**WHAT IS NEEDED**
From the listing below, set down exactly the lines between the one holding "29: (344, 144, 0.88)" and the one holding "39: (479, 49, 1.14)", inclusive. No other line is wanted.

**RECORDS FOR THE TASK**
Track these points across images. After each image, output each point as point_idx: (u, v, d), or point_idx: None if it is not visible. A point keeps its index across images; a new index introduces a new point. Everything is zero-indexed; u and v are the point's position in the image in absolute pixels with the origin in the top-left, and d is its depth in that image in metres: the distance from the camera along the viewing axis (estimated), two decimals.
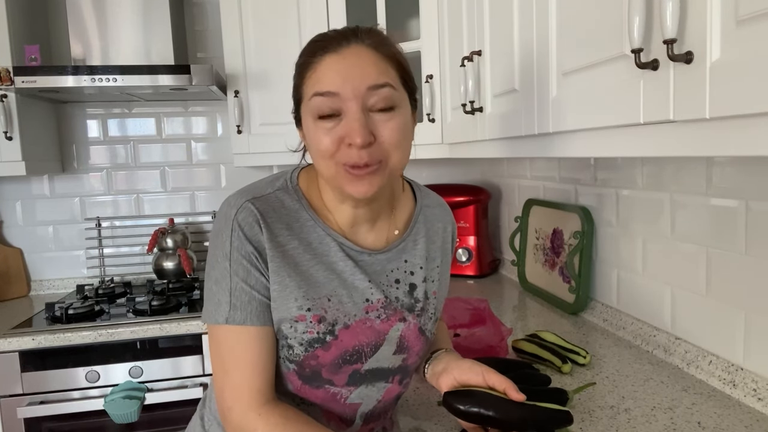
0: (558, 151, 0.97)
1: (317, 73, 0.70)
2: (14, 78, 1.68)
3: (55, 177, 2.22)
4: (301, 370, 0.76)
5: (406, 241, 0.83)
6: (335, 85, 0.68)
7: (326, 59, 0.69)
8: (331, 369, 0.76)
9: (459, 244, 2.14)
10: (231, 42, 1.97)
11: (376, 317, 0.77)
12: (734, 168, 1.03)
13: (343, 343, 0.75)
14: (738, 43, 0.54)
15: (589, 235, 1.52)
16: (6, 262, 2.14)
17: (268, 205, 0.74)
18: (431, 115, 1.72)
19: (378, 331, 0.77)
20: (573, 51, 0.88)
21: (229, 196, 0.76)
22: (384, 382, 0.81)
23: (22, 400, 1.65)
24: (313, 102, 0.70)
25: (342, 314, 0.75)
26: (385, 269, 0.80)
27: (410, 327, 0.80)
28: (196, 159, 2.33)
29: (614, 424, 0.95)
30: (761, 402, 0.97)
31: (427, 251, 0.84)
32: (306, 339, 0.73)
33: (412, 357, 0.82)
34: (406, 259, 0.82)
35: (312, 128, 0.71)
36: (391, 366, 0.80)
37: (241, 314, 0.72)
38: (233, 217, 0.72)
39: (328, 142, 0.69)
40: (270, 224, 0.73)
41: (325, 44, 0.71)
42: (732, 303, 1.05)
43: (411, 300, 0.81)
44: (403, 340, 0.79)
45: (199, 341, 1.75)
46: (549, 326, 1.49)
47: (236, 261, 0.72)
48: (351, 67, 0.69)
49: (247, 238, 0.72)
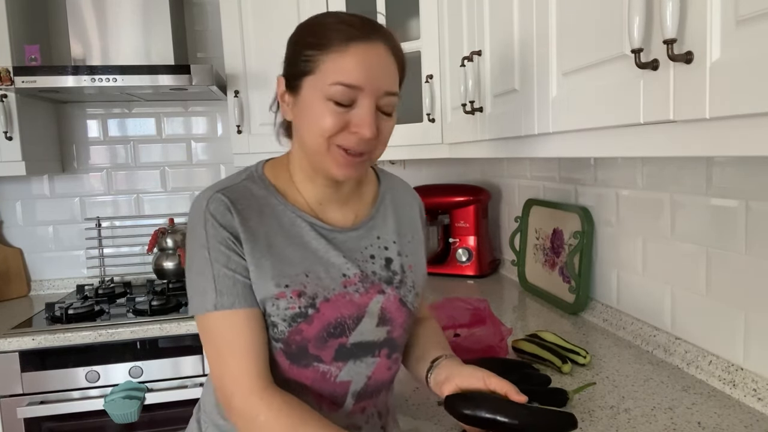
0: (558, 152, 0.97)
1: (344, 61, 0.72)
2: (14, 78, 1.68)
3: (55, 177, 2.22)
4: (288, 347, 0.77)
5: (376, 218, 0.87)
6: (360, 80, 0.72)
7: (353, 49, 0.72)
8: (317, 344, 0.77)
9: (459, 244, 2.14)
10: (231, 42, 1.97)
11: (355, 291, 0.80)
12: (734, 168, 1.03)
13: (326, 316, 0.77)
14: (738, 43, 0.54)
15: (589, 235, 1.52)
16: (6, 262, 2.14)
17: (237, 194, 0.77)
18: (431, 115, 1.72)
19: (358, 304, 0.80)
20: (573, 51, 0.88)
21: (198, 193, 0.79)
22: (371, 357, 0.82)
23: (22, 400, 1.65)
24: (333, 88, 0.72)
25: (321, 288, 0.77)
26: (358, 246, 0.83)
27: (390, 299, 0.83)
28: (196, 159, 2.33)
29: (614, 424, 0.95)
30: (761, 402, 0.97)
31: (398, 227, 0.88)
32: (289, 315, 0.75)
33: (397, 329, 0.84)
34: (379, 235, 0.86)
35: (318, 105, 0.73)
36: (376, 339, 0.81)
37: (228, 299, 0.73)
38: (204, 209, 0.75)
39: (332, 124, 0.72)
40: (241, 210, 0.76)
41: (352, 32, 0.72)
42: (732, 303, 1.05)
43: (389, 273, 0.84)
44: (385, 312, 0.82)
45: (199, 341, 1.74)
46: (549, 326, 1.49)
47: (214, 248, 0.74)
48: (376, 66, 0.73)
49: (221, 225, 0.74)
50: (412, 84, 1.78)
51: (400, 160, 2.48)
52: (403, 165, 2.51)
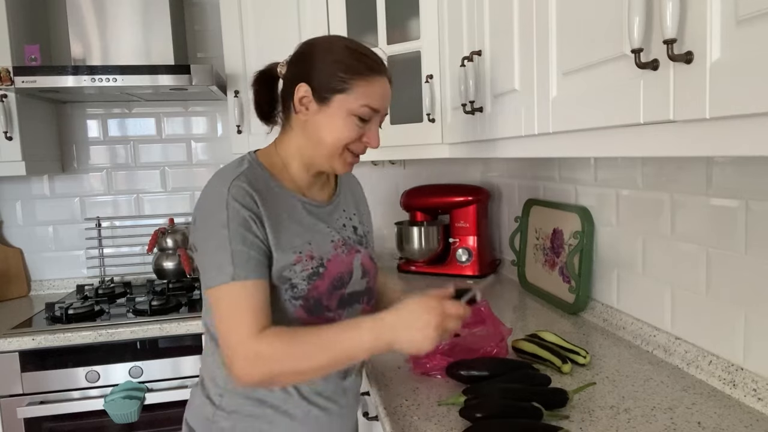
0: (558, 152, 0.97)
1: (372, 89, 0.93)
2: (14, 78, 1.68)
3: (55, 177, 2.22)
4: (306, 302, 0.94)
5: (340, 197, 1.08)
6: (379, 105, 0.95)
7: (378, 81, 0.94)
8: (327, 296, 0.96)
9: (459, 244, 2.14)
10: (231, 42, 1.97)
11: (342, 252, 1.00)
12: (734, 168, 1.03)
13: (331, 273, 0.96)
14: (738, 43, 0.54)
15: (589, 235, 1.52)
16: (6, 262, 2.14)
17: (250, 180, 0.91)
18: (431, 115, 1.72)
19: (347, 262, 1.00)
20: (573, 51, 0.88)
21: (211, 182, 0.92)
22: (358, 304, 1.02)
23: (22, 400, 1.65)
24: (361, 109, 0.92)
25: (322, 252, 0.96)
26: (334, 217, 1.03)
27: (365, 257, 1.05)
28: (196, 159, 2.33)
29: (614, 424, 0.95)
30: (761, 402, 0.97)
31: (355, 203, 1.12)
32: (306, 275, 0.93)
33: (372, 280, 1.07)
34: (344, 209, 1.07)
35: (342, 119, 0.93)
36: (361, 289, 1.03)
37: (242, 271, 0.85)
38: (227, 194, 0.87)
39: (352, 135, 0.94)
40: (258, 193, 0.90)
41: (379, 67, 0.95)
42: (732, 303, 1.05)
43: (358, 237, 1.06)
44: (364, 267, 1.04)
45: (199, 341, 1.75)
46: (549, 326, 1.50)
47: (234, 229, 0.86)
48: (387, 96, 0.97)
49: (243, 206, 0.87)
50: (412, 84, 1.78)
51: (400, 160, 2.48)
52: (403, 165, 2.51)
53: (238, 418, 0.95)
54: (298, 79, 0.94)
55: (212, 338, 0.97)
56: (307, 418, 0.97)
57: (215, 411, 0.96)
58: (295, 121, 0.97)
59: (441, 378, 1.17)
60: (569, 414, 0.98)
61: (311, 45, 0.96)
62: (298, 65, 0.96)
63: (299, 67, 0.95)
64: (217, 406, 0.96)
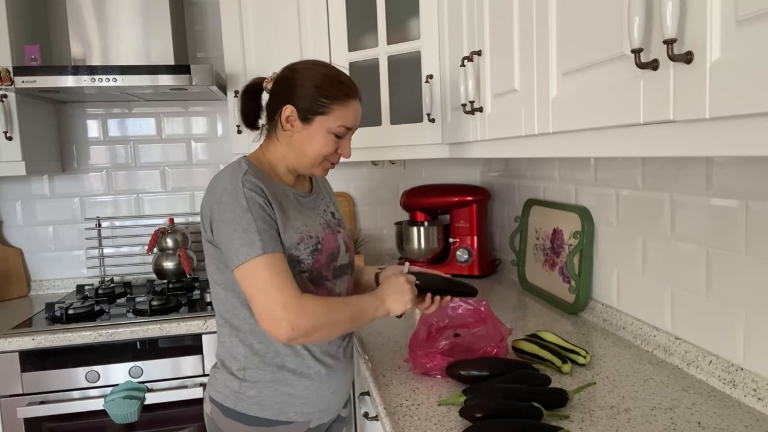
0: (558, 152, 0.97)
1: (348, 112, 1.11)
2: (14, 78, 1.68)
3: (55, 177, 2.22)
4: (311, 274, 1.10)
5: (316, 188, 1.26)
6: (353, 124, 1.13)
7: (352, 104, 1.12)
8: (325, 268, 1.13)
9: (459, 244, 2.14)
10: (231, 42, 1.97)
11: (329, 233, 1.17)
12: (734, 168, 1.03)
13: (326, 248, 1.14)
14: (738, 43, 0.54)
15: (589, 235, 1.52)
16: (6, 262, 2.14)
17: (254, 176, 1.06)
18: (431, 115, 1.72)
19: (334, 240, 1.17)
20: (573, 51, 0.88)
21: (222, 180, 1.05)
22: (345, 275, 1.20)
23: (22, 400, 1.65)
24: (338, 128, 1.11)
25: (316, 231, 1.13)
26: (316, 205, 1.21)
27: (345, 235, 1.23)
28: (196, 159, 2.33)
29: (614, 424, 0.95)
30: (761, 402, 0.97)
31: (327, 193, 1.30)
32: (309, 251, 1.09)
33: (351, 255, 1.25)
34: (322, 198, 1.25)
35: (322, 135, 1.10)
36: (345, 262, 1.20)
37: (270, 245, 1.00)
38: (241, 186, 1.02)
39: (330, 149, 1.12)
40: (264, 184, 1.06)
41: (353, 92, 1.12)
42: (732, 303, 1.05)
43: (336, 220, 1.24)
44: (346, 243, 1.22)
45: (199, 341, 1.75)
46: (549, 326, 1.50)
47: (255, 212, 1.01)
48: (359, 116, 1.15)
49: (258, 194, 1.03)
50: (412, 84, 1.78)
51: (400, 160, 2.48)
52: (403, 165, 2.51)
53: (262, 386, 1.10)
54: (283, 101, 1.10)
55: (226, 323, 1.12)
56: (318, 376, 1.14)
57: (241, 384, 1.10)
58: (281, 134, 1.13)
59: (441, 378, 1.17)
60: (569, 414, 0.98)
61: (294, 71, 1.11)
62: (283, 88, 1.11)
63: (285, 90, 1.11)
64: (242, 379, 1.10)
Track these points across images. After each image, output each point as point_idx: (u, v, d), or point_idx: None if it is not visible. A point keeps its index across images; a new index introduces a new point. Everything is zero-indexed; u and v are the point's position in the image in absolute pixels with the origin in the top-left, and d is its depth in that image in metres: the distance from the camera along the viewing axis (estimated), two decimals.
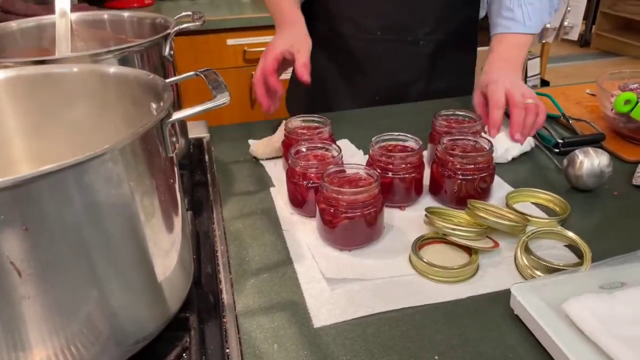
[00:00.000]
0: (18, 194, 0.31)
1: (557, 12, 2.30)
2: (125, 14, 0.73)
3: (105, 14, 0.74)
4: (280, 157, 0.82)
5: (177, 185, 0.46)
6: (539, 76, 2.56)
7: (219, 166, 0.82)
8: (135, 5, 2.08)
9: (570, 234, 0.59)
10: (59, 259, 0.35)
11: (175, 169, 0.46)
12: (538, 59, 2.51)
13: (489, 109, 0.79)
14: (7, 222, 0.31)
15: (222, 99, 0.42)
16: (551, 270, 0.55)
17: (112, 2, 2.10)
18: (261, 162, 0.83)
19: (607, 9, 4.74)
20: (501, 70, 0.84)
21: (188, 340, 0.46)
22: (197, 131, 0.92)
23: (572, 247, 0.60)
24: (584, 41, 4.94)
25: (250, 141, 0.89)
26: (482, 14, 1.08)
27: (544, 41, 2.41)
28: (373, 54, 1.03)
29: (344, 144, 0.88)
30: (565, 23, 2.28)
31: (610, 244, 0.60)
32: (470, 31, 1.09)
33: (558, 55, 4.48)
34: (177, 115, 0.40)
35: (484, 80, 0.84)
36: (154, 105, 0.47)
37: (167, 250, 0.45)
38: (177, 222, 0.46)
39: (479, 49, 1.14)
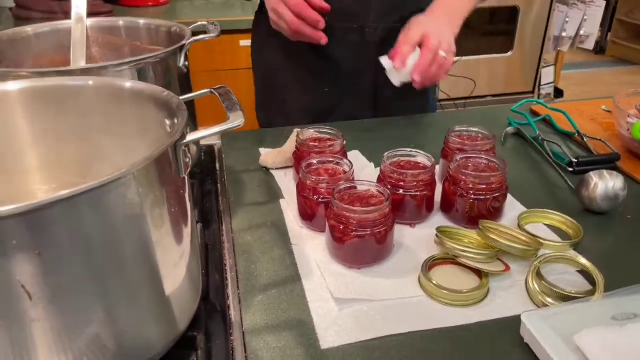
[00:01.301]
0: (32, 220, 0.31)
1: (573, 21, 2.28)
2: (141, 21, 0.73)
3: (120, 21, 0.74)
4: (291, 167, 0.81)
5: (187, 198, 0.46)
6: (553, 84, 2.54)
7: (230, 175, 0.82)
8: (151, 4, 2.09)
9: (583, 261, 0.59)
10: (70, 282, 0.35)
11: (187, 185, 0.46)
12: (552, 67, 2.49)
13: (399, 41, 0.82)
14: (20, 247, 0.31)
15: (237, 120, 0.41)
16: (563, 297, 0.54)
17: (127, 0, 2.10)
18: (271, 172, 0.83)
19: (623, 16, 4.69)
20: (433, 16, 0.87)
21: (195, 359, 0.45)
22: (208, 139, 0.91)
23: (585, 273, 0.59)
24: (599, 48, 4.89)
25: (262, 150, 0.88)
26: None
27: (559, 49, 2.38)
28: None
29: (355, 155, 0.88)
30: (582, 32, 2.26)
31: (623, 270, 0.59)
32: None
33: (573, 62, 4.43)
34: (190, 137, 0.40)
35: (413, 20, 0.85)
36: (167, 122, 0.46)
37: (175, 263, 0.45)
38: (187, 233, 0.46)
39: None
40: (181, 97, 0.46)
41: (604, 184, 0.69)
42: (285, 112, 1.09)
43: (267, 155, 0.84)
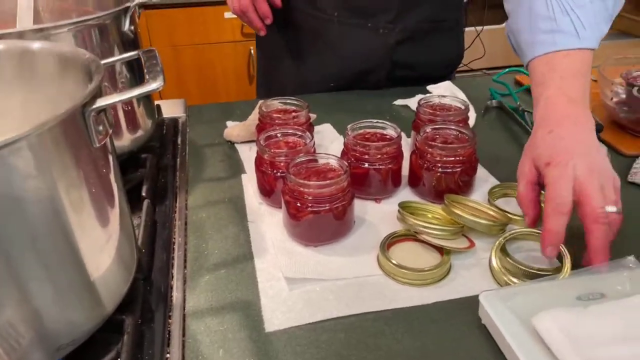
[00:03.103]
0: None
1: None
2: None
3: None
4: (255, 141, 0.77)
5: (112, 176, 0.42)
6: None
7: (192, 149, 0.78)
8: None
9: None
10: None
11: (111, 158, 0.42)
12: None
13: (545, 210, 0.51)
14: None
15: (155, 84, 0.37)
16: (527, 275, 0.51)
17: None
18: (236, 145, 0.79)
19: None
20: (570, 127, 0.54)
21: (121, 345, 0.42)
22: (173, 110, 0.88)
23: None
24: None
25: (228, 123, 0.84)
26: None
27: None
28: (328, 36, 0.93)
29: (326, 128, 0.84)
30: None
31: None
32: (448, 20, 0.96)
33: None
34: (101, 102, 0.36)
35: (544, 147, 0.53)
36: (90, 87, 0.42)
37: (101, 246, 0.42)
38: (114, 215, 0.43)
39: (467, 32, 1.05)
40: (103, 61, 0.42)
41: None
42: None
43: (232, 129, 0.80)
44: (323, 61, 0.97)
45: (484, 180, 0.68)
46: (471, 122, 0.82)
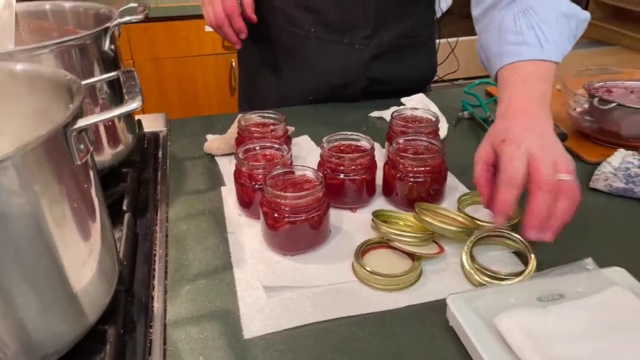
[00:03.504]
0: None
1: None
2: (67, 4, 0.70)
3: (47, 5, 0.71)
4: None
5: (93, 191, 0.44)
6: None
7: (173, 162, 0.80)
8: None
9: (516, 240, 0.58)
10: None
11: (91, 174, 0.44)
12: None
13: (497, 183, 0.55)
14: None
15: (133, 104, 0.39)
16: (493, 278, 0.53)
17: None
18: (216, 158, 0.81)
19: None
20: (527, 119, 0.58)
21: (104, 354, 0.44)
22: (154, 125, 0.89)
23: (520, 254, 0.58)
24: None
25: (208, 136, 0.86)
26: (438, 14, 1.01)
27: None
28: (305, 52, 0.96)
29: (304, 140, 0.86)
30: None
31: (560, 251, 0.59)
32: (422, 36, 0.99)
33: None
34: (82, 122, 0.38)
35: (501, 130, 0.58)
36: (71, 107, 0.44)
37: (83, 260, 0.43)
38: (95, 229, 0.44)
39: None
40: (84, 81, 0.44)
41: None
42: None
43: (212, 142, 0.82)
44: (301, 76, 0.99)
45: (454, 188, 0.71)
46: (443, 132, 0.85)
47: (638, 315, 0.45)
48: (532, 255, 0.55)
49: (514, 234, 0.58)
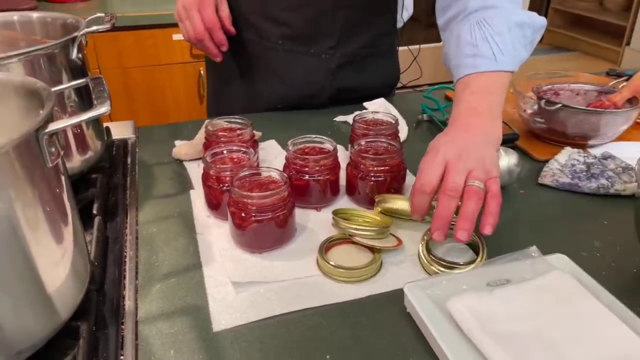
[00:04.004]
0: None
1: None
2: (35, 15, 0.71)
3: (15, 15, 0.72)
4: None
5: (65, 195, 0.46)
6: None
7: (143, 168, 0.82)
8: None
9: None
10: None
11: (63, 179, 0.45)
12: None
13: (412, 188, 0.60)
14: None
15: (102, 108, 0.42)
16: (447, 267, 0.57)
17: None
18: (184, 163, 0.83)
19: (558, 5, 4.90)
20: (458, 132, 0.63)
21: (77, 349, 0.46)
22: (122, 132, 0.91)
23: (473, 245, 0.63)
24: None
25: (177, 142, 0.88)
26: (399, 24, 1.06)
27: None
28: (274, 63, 1.00)
29: (271, 144, 0.89)
30: None
31: (510, 241, 0.63)
32: (384, 45, 1.04)
33: None
34: (53, 127, 0.40)
35: (432, 143, 0.64)
36: (41, 113, 0.46)
37: (56, 262, 0.45)
38: (67, 232, 0.46)
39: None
40: (54, 88, 0.46)
41: (499, 160, 0.73)
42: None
43: (180, 147, 0.84)
44: (269, 86, 1.02)
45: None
46: (403, 134, 0.89)
47: (574, 295, 0.49)
48: (483, 246, 0.59)
49: None
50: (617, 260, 0.61)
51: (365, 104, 1.01)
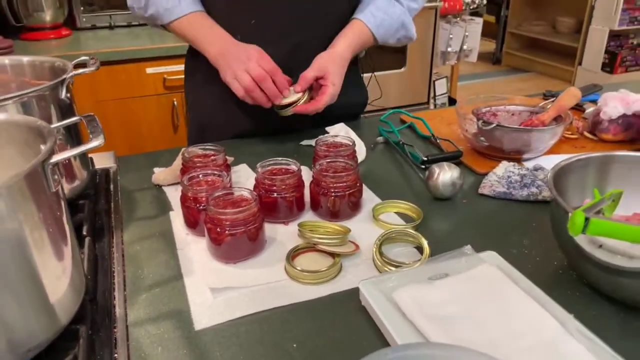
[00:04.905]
0: None
1: (456, 38, 2.54)
2: (25, 59, 0.79)
3: (6, 59, 0.80)
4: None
5: (64, 218, 0.53)
6: (447, 94, 2.79)
7: (124, 194, 0.89)
8: (52, 36, 2.10)
9: (415, 237, 0.72)
10: None
11: (62, 203, 0.53)
12: (445, 79, 2.74)
13: (320, 93, 1.01)
14: None
15: (97, 141, 0.50)
16: (396, 267, 0.67)
17: (29, 33, 2.10)
18: (163, 188, 0.91)
19: (514, 29, 5.18)
20: (339, 67, 1.03)
21: (78, 348, 0.53)
22: (104, 162, 0.98)
23: (419, 248, 0.72)
24: (495, 59, 5.35)
25: (155, 169, 0.96)
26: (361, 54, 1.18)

**SOLUTION FOR THIS PROBLEM**
29: (344, 144, 0.88)
30: (565, 23, 2.28)
31: (610, 244, 0.60)
32: (470, 31, 1.09)
33: (558, 55, 4.48)
34: (177, 115, 0.40)
35: (484, 80, 0.84)
36: (154, 105, 0.47)
37: (167, 250, 0.45)
38: (177, 222, 0.46)
39: (479, 49, 1.14)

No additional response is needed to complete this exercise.